These are the artificial sunflowers that I got at the Dollar Store. They were just under 5$ and they now live in a vase on a cherrywood dresser in my bedroom so I get to see them every morning when I wake up and every night when I go to bed. They make me happy. I also have an artificial sunflower wreath that hangs on our stained glass front door. I love sunflowers and I think there are sunflowers in Heaven based on that dream I had. One day I hope to have real ones, and I’m going to pick up the flowers for my garden sometime this week and I hope to be able to find sunflowers and plant them by the pool and if I can ever find a bouquet of fresh-cut sunflowers I’ll get those and put them in a vase either on the piano or on the diningroom table and actually one of the nicest and most thoughtful things anyone could do for me would be to just randomly bring me home some sunflowers one day….hint….hint…
As well, the grass finally got cut( after I spent half an HR picking out the dandilions, and it was so long that poor Buddy was practically buried in it with his short stubby legs; he’s a low-rider and it was so long it was like a jungle) but there was always something that kept delaying the grass getting cut; it either kept on raining for days on end, and then the lawnmower was buried in the shed way at the very bottom because some dingus threw a bunch of crap from the trailer on top of it, and then there was no gas in the mower…..but it finally got done and it really needed it and looks so much better now!The 15 YR old did a good job! I also walk by Bev’s (G.P) house 3-4 times a day when I walk Buddy and I feel sad every time I do knowing that she died. 😦
I’m also determined to be able to go to Cuba as I really need a vacation and to get away if there’s any chance of me surviving, and I’m going to let loose and have a wild week and just let the real me emerge and have fun, without my toxic family criticizing me and telling me what not to say and what not to do, not letting me be me, and I can come out of my shell and just be myself for a week without having to answer to anyone, prove myself to anyone, live up to anyone;’s standards or expectations that I never seem to meet, I can just spend all day at the beach and in the ocean, carefree and unfettered, pretending I have another life.I can escape and be free.

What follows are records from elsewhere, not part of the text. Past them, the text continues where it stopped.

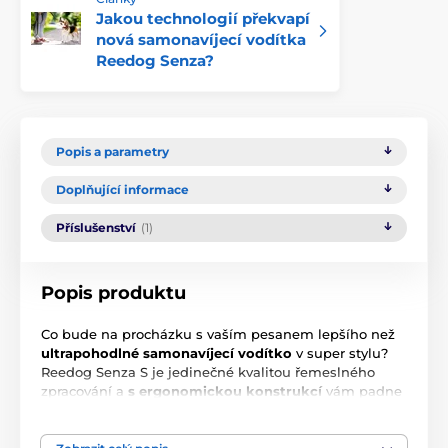
Jakou technologií překvapí
nová samonavíjecí vodítka
Reedog Senza?
Popis a parametry
Doplňující informace
Příslušenství
(1)
Popis produktu
Co bude na procházku s vaším pesanem lepšího než
ultrapohodlné samonavíjecí vodítko
v super stylu?
Reedog Senza S je jedinečné kvalitou řemeslného
zpracování a
s ergonomickou konstrukcí
vám padne
do ruky jako ulité
.
Multi poziční
páska se nezamotná
ani nezasekne v žádném úhlu.
Jediným tlačítkem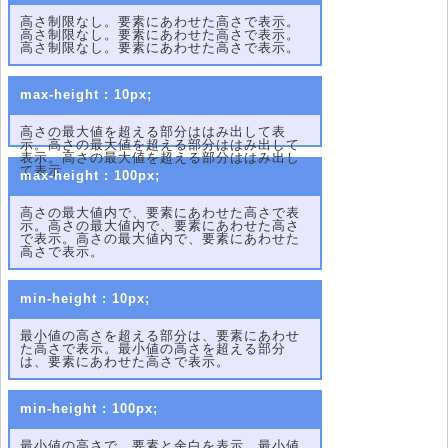
高さ制限なし。要素にあわせた高さで表示。
高さ制限なし。要素にあわせた高さで表示。
高さ制限なし。要素にあわせた高さで表示。
max-height : 10px;
高さの最大値を超える部分ははみ出して表
示。高さの最大値を超える部分ははみ出して
表示。高さの最大値を超える部分ははみ出し
て表示。
max-height : 100px;
高さの最大値内で、要素にあわせた高さで表
示。高さの最大値内で、要素にあわせた高さ
で表示。高さの最大値内で、要素にあわせた
高さで表示。
min-height : 10px;
最小値の高さを超える部分は、要素にあわせ
た高さで表示。最小値の高さを超える部分
は、要素にあわせた高さで表示。
min-height : 100px;
最小値の高さで、要素と余白を表示。最小値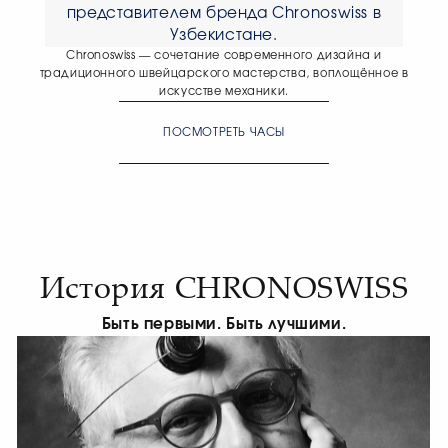
представителем бренда Chronoswiss в
Узбекистане.
Chronoswiss — сочетание современного дизайна и
традиционного швейцарского мастерства, воплощённое в
искусстве механики.
ПОСМОТРЕТЬ ЧАСЫ
История CHRONOSWISS
Быть первыми. Быть лучшими.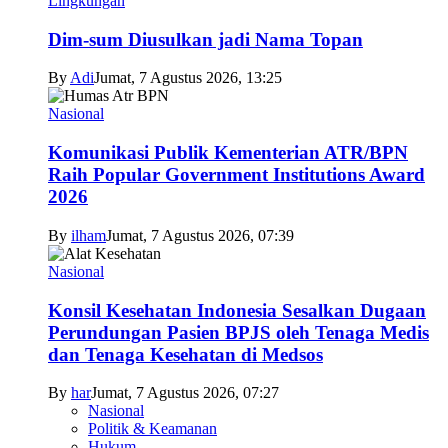
Lingkungan
Dim-sum Diusulkan jadi Nama Topan
By
Adi
Jumat, 7 Agustus 2026, 13:25
Nasional
Komunikasi Publik Kementerian ATR/BPN
Raih Popular Government Institutions Award
2026
By
ilham
Jumat, 7 Agustus 2026, 07:39
Nasional
Konsil Kesehatan Indonesia Sesalkan Dugaan
Perundungan Pasien BPJS oleh Tenaga Medis
dan Tenaga Kesehatan di Medsos
By
har
Jumat, 7 Agustus 2026, 07:27
Nasional
Politik & Keamanan
Hukum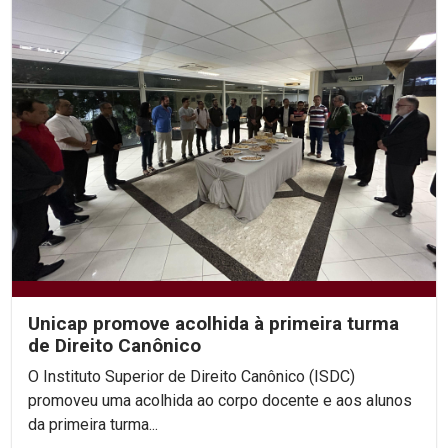
Unicap promove acolhida à primeira turma
de Direito Canônico
O Instituto Superior de Direito Canônico (ISDC)
promoveu uma acolhida ao corpo docente e aos alunos
da primeira turma...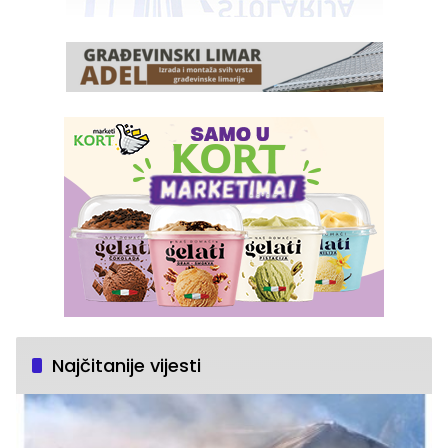
Najčitanije vijesti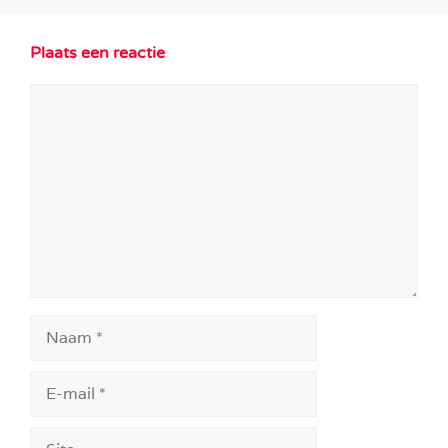
Plaats een reactie
Reactie
Naam
E-
mail
Site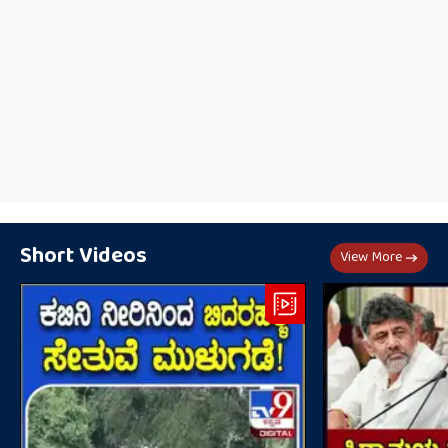
Short Videos
View More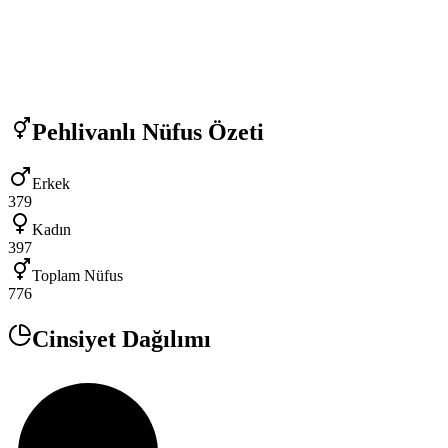
Pehlivanlı
Nüfus Özeti
Erkek
379
Kadın
397
Toplam Nüfus
776
Cinsiyet Dağılımı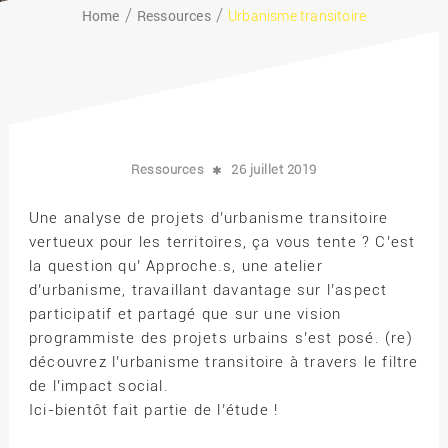
Home
Ressources
Urbanisme transitoire
Ressources
26 juillet 2019
Une analyse de projets d’urbanisme transitoire
vertueux pour les territoires, ça vous tente ? C’est
la question qu’ Approche.s, une atelier
d’urbanisme, travaillant davantage sur l’aspect
participatif et partagé que sur une vision
programmiste des projets urbains s’est posé. (re)
découvrez l’urbanisme transitoire à travers le filtre
de l’impact social.
Ici-bientôt fait partie de l’étude !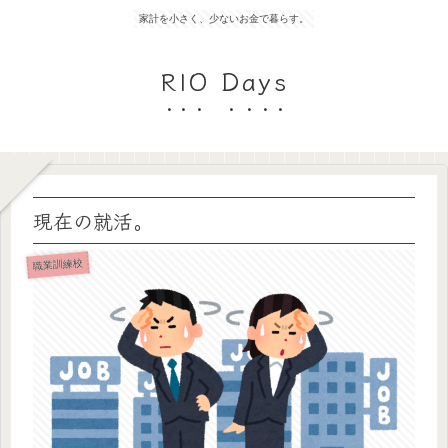
家計を小さく、少ないお金で暮らす。
RIO Days
現在の就活。
職業訓練校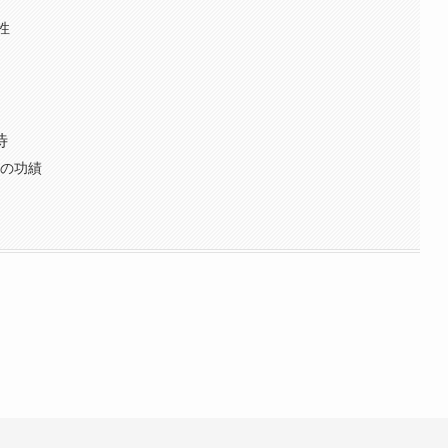
性
待
ーの功績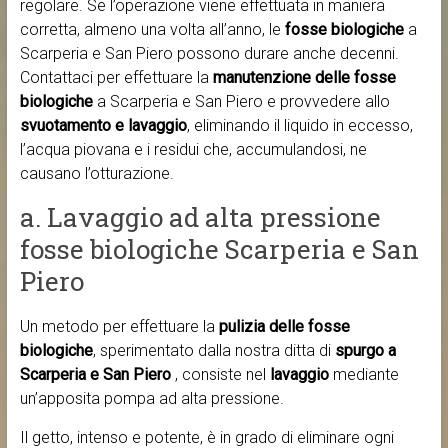
regolare. Se l’operazione viene effettuata in maniera
corretta, almeno una volta all’anno, le
fosse biologiche
a
Scarperia e San Piero possono durare anche decenni.
Contattaci per effettuare la
manutenzione delle fosse
biologiche
a Scarperia e San Piero e provvedere allo
svuotamento e lavaggio
, eliminando il liquido in eccesso,
l’acqua piovana e i residui che, accumulandosi, ne
causano l’otturazione.
a. Lavaggio ad alta pressione
fosse biologiche Scarperia e San
Piero
Un metodo per effettuare la
pulizia delle fosse
biologiche
, sperimentato dalla nostra ditta di
spurgo a
Scarperia e San Piero
, consiste nel
lavaggio
mediante
un’apposita pompa ad alta pressione.
Il getto, intenso e potente, è in grado di eliminare ogni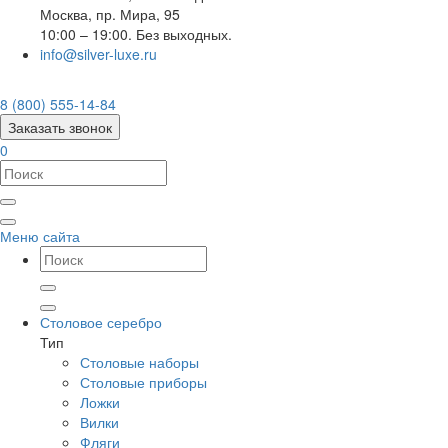
Москва
,
пр. Мира, 95
10:00 – 19:00. Без выходных.
info@silver-luxe.ru
8 (800) 555-14-84
Заказать звонок
0
Меню сайта
Столовое серебро
Тип
Столовые наборы
Столовые приборы
Ложки
Вилки
Фляги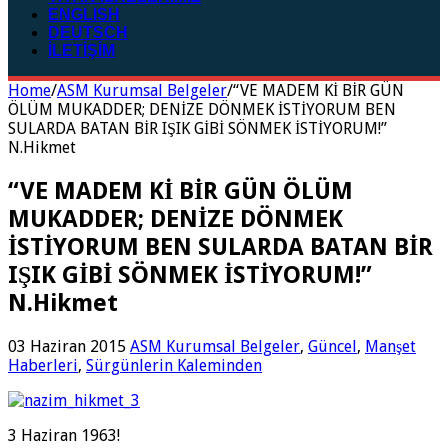
ENGLISH
DEUTSCH
İLETİŞİM
Home
/
ASM Kurumsal Belgeler
/
“VE MADEM Kİ BİR GÜN
ÖLÜM MUKADDER; DENİZE DÖNMEK İSTİYORUM BEN
SULARDA BATAN BİR IŞIK GİBİ SÖNMEK İSTİYORUM!”
N.Hikmet
“VE MADEM Kİ BİR GÜN ÖLÜM
MUKADDER; DENİZE DÖNMEK
İSTİYORUM BEN SULARDA BATAN BİR
IŞIK GİBİ SÖNMEK İSTİYORUM!”
N.Hikmet
03 Haziran 2015
ASM Kurumsal Belgeler
,
Güncel
,
Manşet
Haberleri
,
Sürgünlerin Kaleminden
3 Haziran 1963!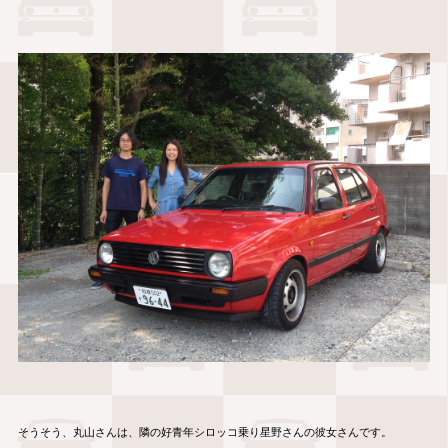
そうそう、丸山さんは、隣の好青年シロッコ乗り星野さんの彼女さんです。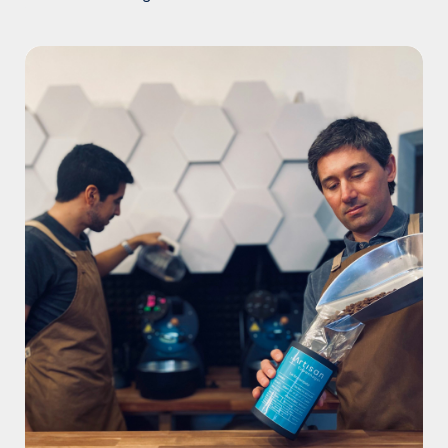
Forstå kaffekværning
Kontakt os om grønne bønner
Opskrift: Espresso
Opskrift: Filterkaffe
Opskrift: Stempelkande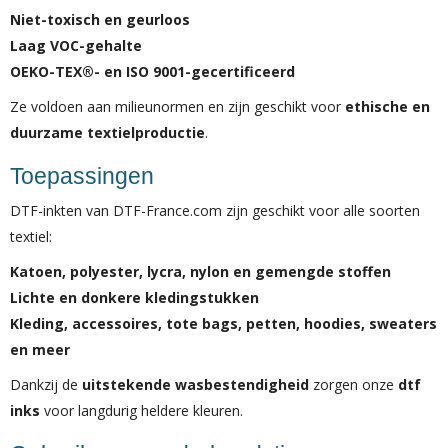
Niet-toxisch en geurloos
Laag VOC-gehalte
OEKO-TEX®- en ISO 9001-gecertificeerd
Ze voldoen aan milieunormen en zijn geschikt voor
ethische en
duurzame textielproductie
.
Toepassingen
DTF-inkten van DTF-France.com zijn geschikt voor alle soorten
textiel:
Katoen, polyester, lycra, nylon en gemengde stoffen
Lichte en donkere kledingstukken
Kleding, accessoires, tote bags, petten, hoodies, sweaters
en meer
Dankzij de
uitstekende wasbestendigheid
zorgen onze
dtf
inks
voor langdurig heldere kleuren.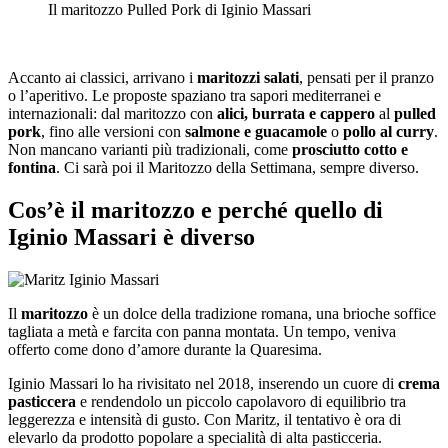
Il maritozzo Pulled Pork di Iginio Massari
Accanto ai classici, arrivano i
maritozzi salati
, pensati per il pranzo
o l’aperitivo. Le proposte spaziano tra sapori mediterranei e
internazionali: dal maritozzo con
alici, burrata e cappero
al
pulled
pork
, fino alle versioni con
salmone e guacamole
o
pollo al curry
.
Non mancano varianti più tradizionali, come
prosciutto cotto e
fontina
. Ci sarà poi il Maritozzo della Settimana, sempre diverso.
Cos’è il maritozzo e perché quello di
Iginio Massari è diverso
Il
maritozzo
è un dolce della tradizione romana, una brioche soffice
tagliata a metà e farcita con panna montata. Un tempo, veniva
offerto come dono d’amore durante la Quaresima.
Iginio Massari lo ha rivisitato nel 2018, inserendo un cuore di
crema
pasticcera
e rendendolo un piccolo capolavoro di equilibrio tra
leggerezza e intensità di gusto. Con Maritz, il tentativo è ora di
elevarlo da prodotto popolare a specialità di alta pasticceria.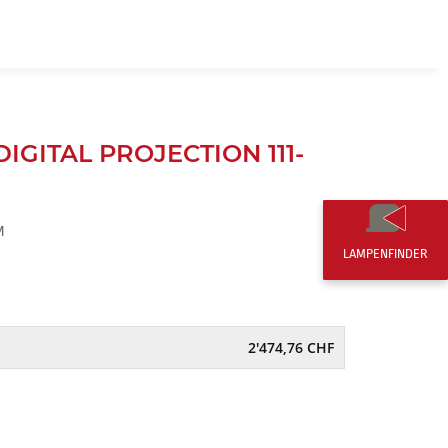
DE
0,00 CHF
DIGITAL PROJECTION 111-
M
LAMPENFINDER
2'474,76 CHF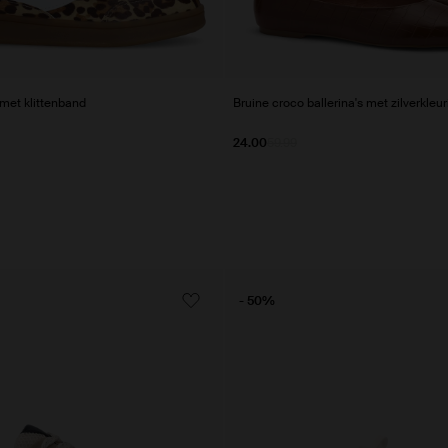
met klittenband
Bruine croco ballerina's met zilverkleur
24.00
59.99
- 50%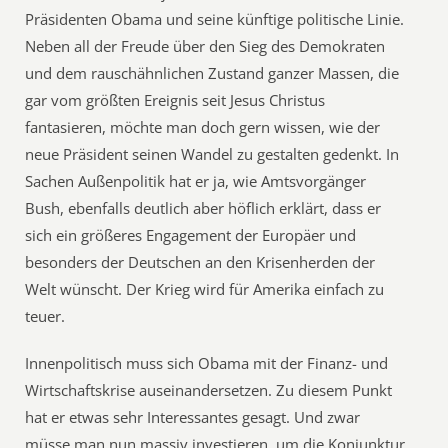
Präsidenten Obama und seine künftige politische Linie.
Neben all der Freude über den Sieg des Demokraten
und dem rauschähnlichen Zustand ganzer Massen, die
gar vom größten Ereignis seit Jesus Christus
fantasieren, möchte man doch gern wissen, wie der
neue Präsident seinen Wandel zu gestalten gedenkt. In
Sachen Außenpolitik hat er ja, wie Amtsvorgänger
Bush, ebenfalls deutlich aber höflich erklärt, dass er
sich ein größeres Engagement der Europäer und
besonders der Deutschen an den Krisenherden der
Welt wünscht. Der Krieg wird für Amerika einfach zu
teuer.
Innenpolitisch muss sich Obama mit der Finanz- und
Wirtschaftskrise auseinandersetzen. Zu diesem Punkt
hat er etwas sehr Interessantes gesagt. Und zwar
müsse man nun massiv investieren, um die Konjunktur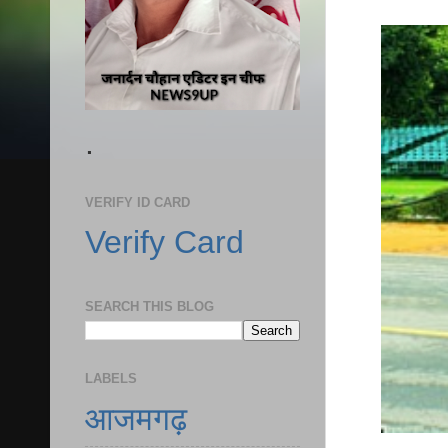
.
VERIFY ID CARD
Verify Card
SEARCH THIS BLOG
LABELS
आजमगढ़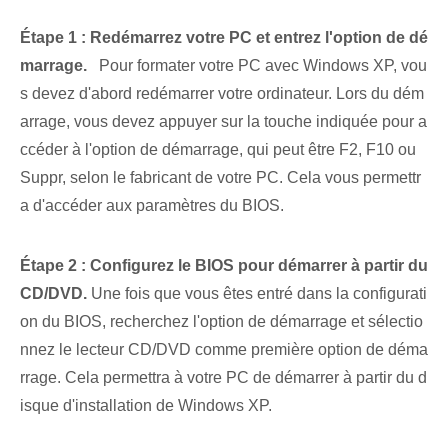
Étape 1 : Redémarrez votre PC et entrez l'option de dé
marrage.
⁣ ⁣ Pour formater votre PC avec Windows XP, vou
s devez d'abord redémarrer votre ordinateur. Lors du dém
arrage, vous devez appuyer sur la touche indiquée pour a
ccéder à l'option de démarrage, qui peut être F2, F10 ou
Suppr, selon le fabricant de votre PC. Cela vous permettr
a d'accéder aux paramètres du BIOS.
Étape 2 : Configurez le BIOS pour démarrer⁤ à partir du
CD/DVD.
Une fois que vous êtes entré dans la configurati
on du BIOS, recherchez l'option de démarrage et sélectio
nnez le lecteur CD/DVD comme première option de déma
rrage. Cela permettra à votre PC de démarrer à partir du d
isque d'installation de Windows XP.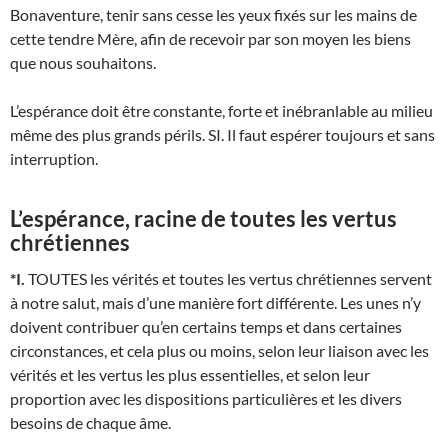
Bonaventure, tenir sans cesse les yeux fixés sur les mains de
cette tendre Mère, afin de recevoir par son moyen les biens
que nous souhaitons.
L’espérance doit être constante, forte et inébranlable au milieu
même des plus grands périls. SI. Il faut espérer toujours et sans
interruption.
L’espérance, racine de toutes les vertus
chrétiennes
*I.
TOUTES les vérités et toutes les vertus chrétiennes servent
à notre salut, mais d’une manière fort différente. Les unes n’y
doivent contribuer qu’en certains temps et dans certaines
circonstances, et cela plus ou moins, selon leur liaison avec les
vérités et les vertus les plus essentielles, et selon leur
proportion avec les dispositions particulières et les divers
besoins de chaque âme.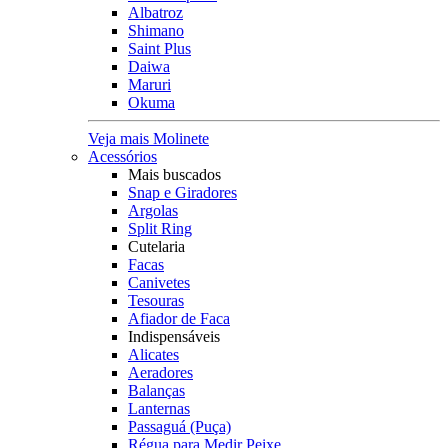
Albatroz
Shimano
Saint Plus
Daiwa
Maruri
Okuma
Veja mais Molinete
Acessórios
Mais buscados
Snap e Giradores
Argolas
Split Ring
Cutelaria
Facas
Canivetes
Tesouras
Afiador de Faca
Indispensáveis
Alicates
Aeradores
Balanças
Lanternas
Passaguá (Puça)
Régua para Medir Peixe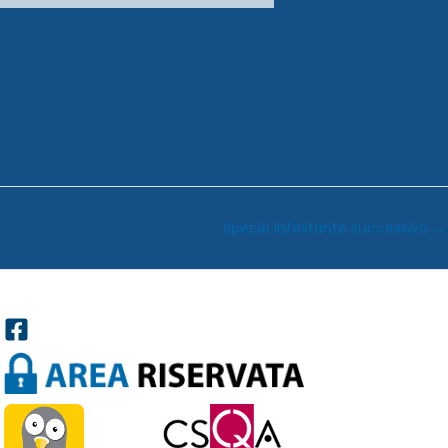
Specie infestante successivo
→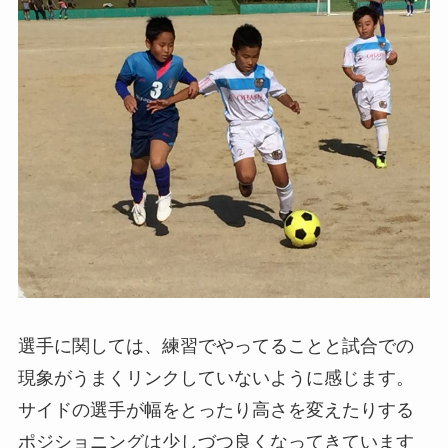
選手に関しては、練習でやってることと試合での
現象がうまくリンクしていないように感じます。
サイドの選手が幅をとったり高さを変えたりする
ポジショニングは少しづつ良くなってきています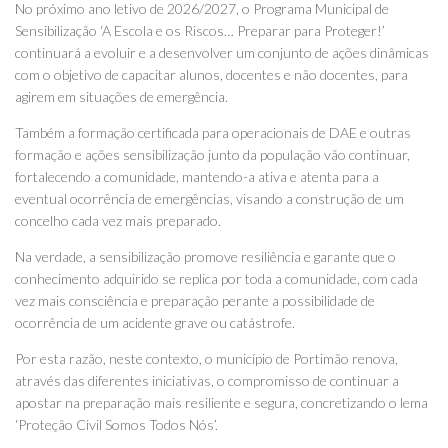
No próximo ano letivo de 2026/2027, o Programa Municipal de
Sensibilização ‘A Escola e os Riscos… Preparar para Proteger!’
continuará a evoluir e a desenvolver um conjunto de ações dinâmicas
com o objetivo de capacitar alunos, docentes e não docentes, para
agirem em situações de emergência.
Também a formação certificada para operacionais de DAE e outras
formação e ações sensibilização junto da população vão continuar,
fortalecendo a comunidade, mantendo-a ativa e atenta para a
eventual ocorrência de emergências, visando a construção de um
concelho cada vez mais preparado.
Na verdade, a sensibilização promove resiliência e garante que o
conhecimento adquirido se replica por toda a comunidade, com cada
vez mais consciência e preparação perante a possibilidade de
ocorrência de um acidente grave ou catástrofe.
Por esta razão, neste contexto, o município de Portimão renova,
através das diferentes iniciativas, o compromisso de continuar a
apostar na preparação mais resiliente e segura, concretizando o lema
‘Proteção Civil Somos Todos Nós’.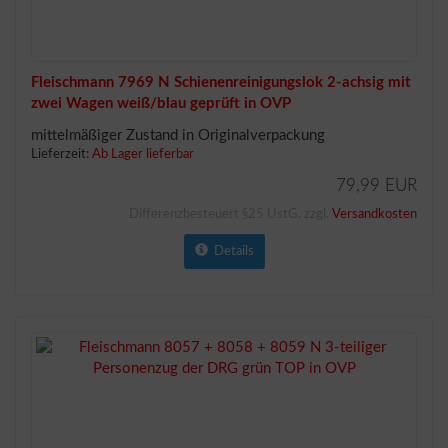
Fleischmann 7969 N Schienenreinigungslok 2-achsig mit
zwei Wagen weiß/blau geprüft in OVP
mittelmäßiger Zustand in Originalverpackung
Lieferzeit:
Ab Lager lieferbar
79,99 EUR
Differenzbesteuert §25 UstG. zzgl.
Versandkosten
Details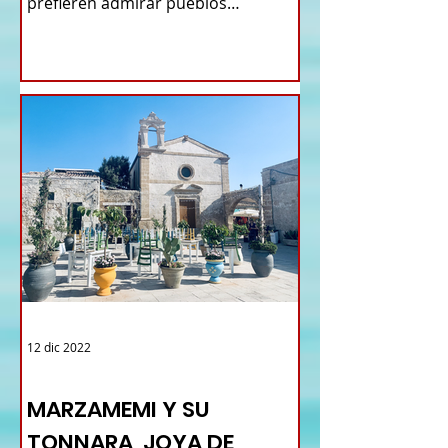
prefieren admirar pueblos
antiguos...
12 dic 2022
TURISMO DE LAS RAÍCES ITALIA
MARZAMEMI Y SU
TONNARA, JOYA DE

I also had these weird dreams last night: in one I was in some sort of field somewhere and I saw sunflowers and was so excited and happy and squealed joyfully, Look! Sunflowers! I love them!! and in another dream I was trying to give Buddy a bunch of pepperoni ( his fave. food) and all these other dogs kept coming up trying to eat it and I kept trying to shoo them away saying it was his, and the other dream there was a plane crash and I got the impression that it was here, and 4-6 passengers, all were killed, and I understood it to be a military plane, and I had a vision of the bodies laying in a field, covered with a grey tarp sort of thing, in a black burned crater in the ground and saying to my mother, I bet this will even make the Toronto news!
It’s interesting as well how both the 14 YR old and the 21 YR old have eating disorders but I have completely different relationships with them; I was never close to the 21 YR old and never really bonded with her as she was 6 weeks old when we had the fire and I wasn’t home much with her as I was always off with the contractors, the insurance adjustor, or picking out paint, wallpaper, carpeting, furniture,drapes, etc. to rebuild our home and our lives, and I just came back home every 3 HRS or so to feed her ( since my boobs are attached) and then I’d be off again so I didn’t really see her much or get to spend much time with her when she was a baby for the first few months, plus I also had PTSD on top of that from the fire….yet I was very close with the 14 YR old, yet they both have eating disorders, and it breaks my heart as well that 6 out of the 11 kids have mental illnesses of one kind or another,too, and that’s over half; if there were 12 kids it would be half but since there’s 11 half would be 5 1/2 but you can’t split half a kid…and I feel so guilty that I passed on my crazy to them( even though my hubby also did as well) and I can’t live with myself knowing that,and that they struggle and suffer partly because of my genetics and what they inherited from me.That’s a really heavy burden to carry and to bear.